Mumbai, Dec. 20 :
Mumbai, Dec. 20:
The Reserve Bank of India (RBI) is considering a proposal to widen the definition of hire-purchase companies, to cover those that extend loans. The move will the give non-banking finance companies (NBFCs) a breather from the 5 per cent service tax clamped by the government.
The difference between loan assets and lease-and-hire purchase assets is that in case of the former, the ownership of an asset for which the loan is taken lies with the borrower. However, in case of lease and hire purchase, the ownership lies with the financier.
Recently, NBFCs began to cry foul over the 5 per cent service tax levied on the interest component on lease-and-hire purchase transactions. Apart from the levy, the main grouse of the NBFCs was that loan assets were exempted from the ambit of this service tax and this worked out to the advantage of the banking sector vis-a-vis the NBFCs.
According to Mahesh Thakkar, special executive officer, Association of Leasing and Financial Service Companies, even if an NBFC were to give more prominence to loan assets and include it within their overall asset portfolio, they are at a disadvantage.
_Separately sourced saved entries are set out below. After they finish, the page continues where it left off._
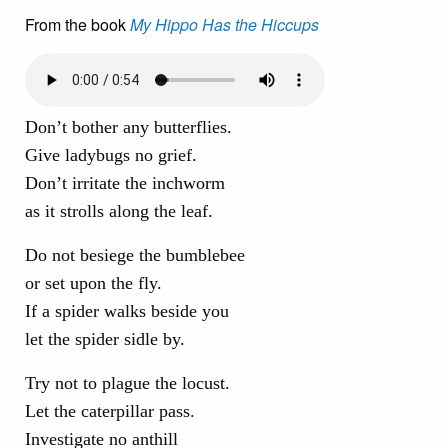
From the book
My Hippo Has the Hiccups
Don’t bother any butterflies.
Give ladybugs no grief.
Don’t irritate the inchworm
as it strolls along the leaf.
Do not besiege the bumblebee
or set upon the fly.
If a spider walks beside you
let the spider sidle by.
Try not to plague the locust.
Let the caterpillar pass.
Investigate no anthill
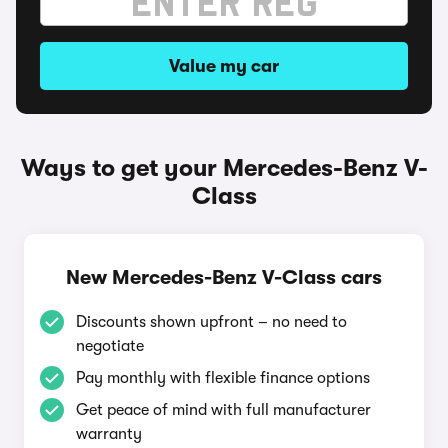
Value my car
Ways to get your Mercedes-Benz V-
Class
New Mercedes-Benz V-Class cars
Discounts shown upfront – no need to
negotiate
Pay monthly with flexible finance options
Get peace of mind with full manufacturer
warranty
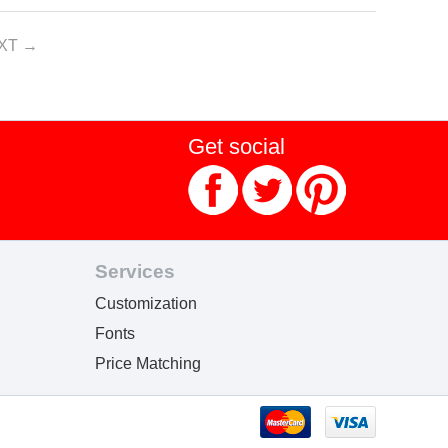
XT
Get social
Services
Customization
Fonts
Price Matching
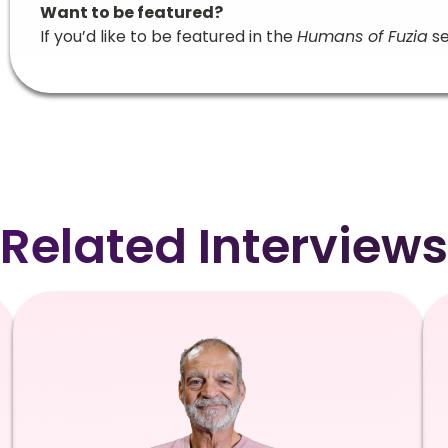
Want to be featured?
If you’d like to be featured in the
Humans of Fuzia
se
Related Interviews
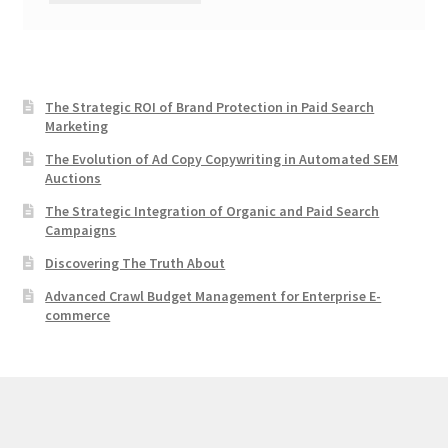
The Strategic ROI of Brand Protection in Paid Search
Marketing
The Evolution of Ad Copy Copywriting in Automated SEM
Auctions
The Strategic Integration of Organic and Paid Search
Campaigns
Discovering The Truth About
Advanced Crawl Budget Management for Enterprise E-
commerce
This is because as per the current RBI regulations, NBFCs must have at least 60 per cent of their assets in lease and hire purchase categories. Loan assets are not included in this category. NBFCs that meet this stipulation are permitted to borrow four times their net-owned funds.
'The RBI is now widening the definition of hire and lease purchase companies and is considering a proposal to include loan assets apart from hire-and-lease purchase assets,' sources averred. Earlier, the government had widened the scope of the service tax and brought services such as financial leasing, hire purchase apart from others such as credit card, merchant banking and forex broking under its ambit.
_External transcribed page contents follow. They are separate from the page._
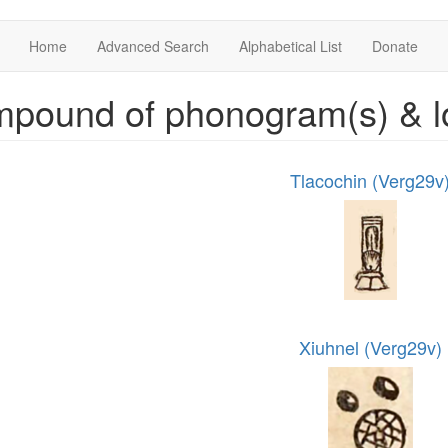
Home
Advanced Search
Alphabetical List
Donate
mpound of phonogram(s) & l
Tlacochin (Verg29v
Xiuhnel (Verg29v)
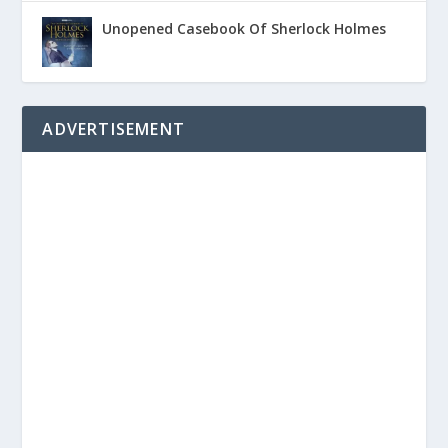
Unopened Casebook Of Sherlock Holmes
ADVERTISEMENT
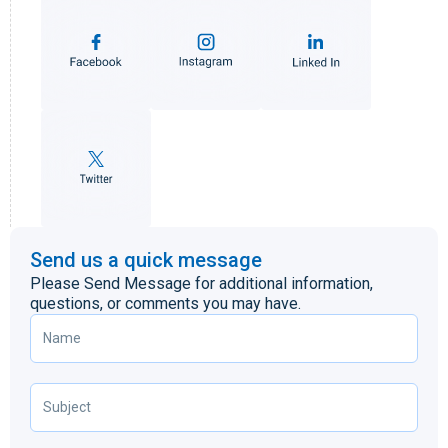
Send us a quick message
Please Send Message for additional information,
questions, or comments you may have.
Following this, the NBFCs had urged the government that the tax be levied on management fees or the service components and not on the interest or principal segments, as in the case of latter, loans would become more costlier. Though this issue has been challenged in the courts, NBFCs say industry would be hit if the tax were to be applicable as the economic slump has resulted in a decline in disbursements.